[Brief]: Quote the lines from the one containing "Is the value" through the one containing "The 07481b9c7226b7c68a28… series", both included, and leave the pictures out of your answer.

START Exercise data

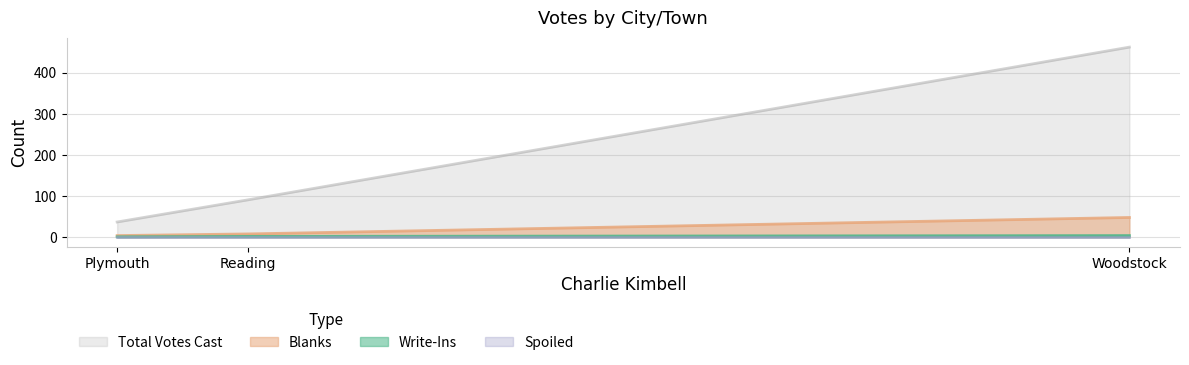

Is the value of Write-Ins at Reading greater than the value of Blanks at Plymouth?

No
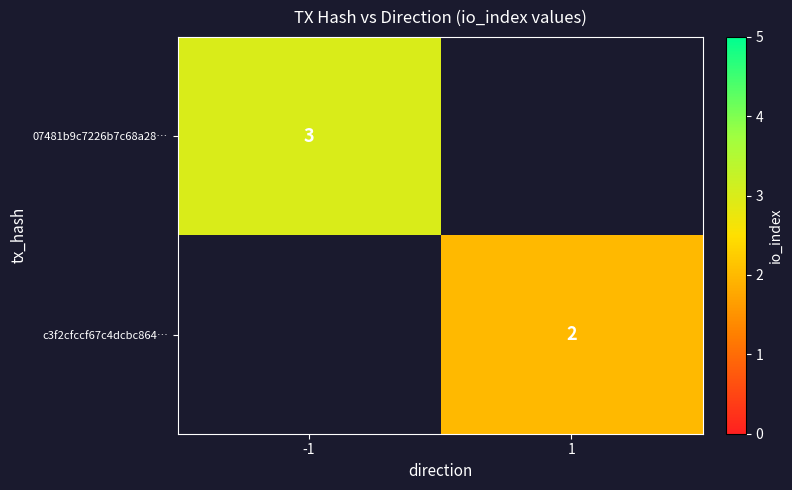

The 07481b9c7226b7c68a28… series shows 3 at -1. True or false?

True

END Exercise data
START Exercise data

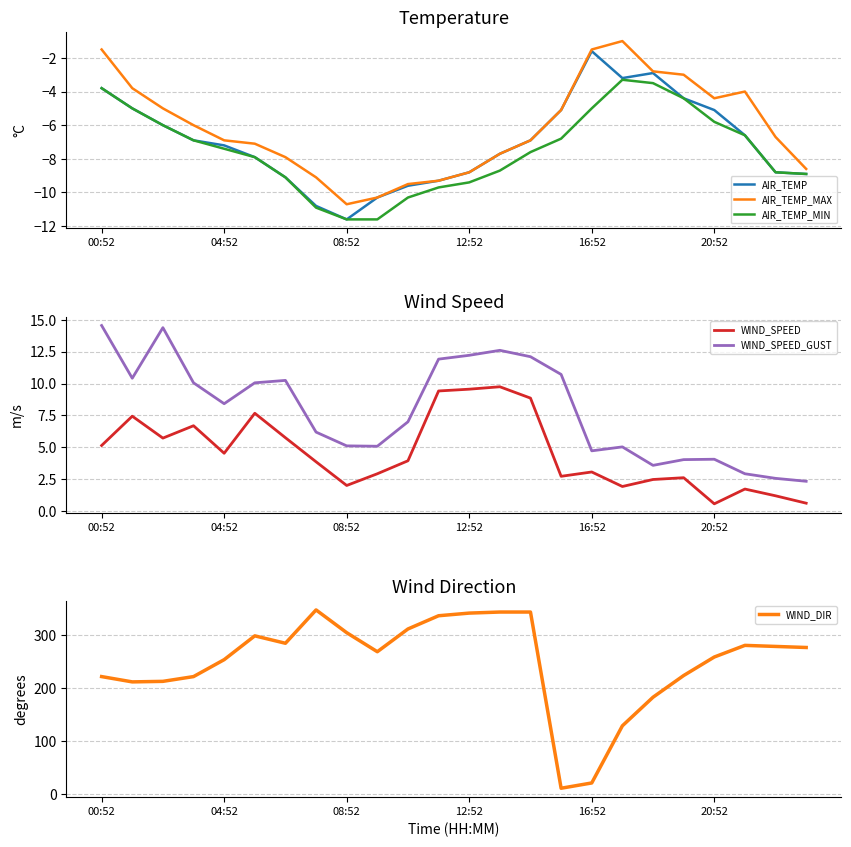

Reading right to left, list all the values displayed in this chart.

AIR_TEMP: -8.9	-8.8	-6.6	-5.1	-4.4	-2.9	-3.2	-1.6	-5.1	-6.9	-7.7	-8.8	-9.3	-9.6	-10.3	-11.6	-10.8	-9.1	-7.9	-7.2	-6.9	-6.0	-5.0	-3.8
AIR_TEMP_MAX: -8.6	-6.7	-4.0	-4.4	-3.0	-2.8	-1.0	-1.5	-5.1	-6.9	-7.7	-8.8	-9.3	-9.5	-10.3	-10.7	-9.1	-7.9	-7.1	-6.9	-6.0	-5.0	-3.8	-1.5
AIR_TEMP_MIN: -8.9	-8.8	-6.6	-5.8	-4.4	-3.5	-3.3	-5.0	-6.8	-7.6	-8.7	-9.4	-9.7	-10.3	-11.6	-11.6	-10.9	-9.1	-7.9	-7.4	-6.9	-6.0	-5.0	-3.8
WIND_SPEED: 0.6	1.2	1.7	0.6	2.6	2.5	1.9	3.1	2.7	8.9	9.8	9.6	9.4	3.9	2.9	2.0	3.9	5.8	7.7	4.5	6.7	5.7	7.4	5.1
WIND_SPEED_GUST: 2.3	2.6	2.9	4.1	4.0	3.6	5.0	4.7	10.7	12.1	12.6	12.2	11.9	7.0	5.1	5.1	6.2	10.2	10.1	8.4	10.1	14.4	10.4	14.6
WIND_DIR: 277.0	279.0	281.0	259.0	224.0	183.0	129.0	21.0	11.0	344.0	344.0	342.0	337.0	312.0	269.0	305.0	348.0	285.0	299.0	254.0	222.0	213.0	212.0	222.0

END Exercise data

[Response below]:
Is the value of Write-Ins at Reading greater than the value of Blanks at Plymouth?

No

The 07481b9c7226b7c68a28… series shows 3 at -1. True or false?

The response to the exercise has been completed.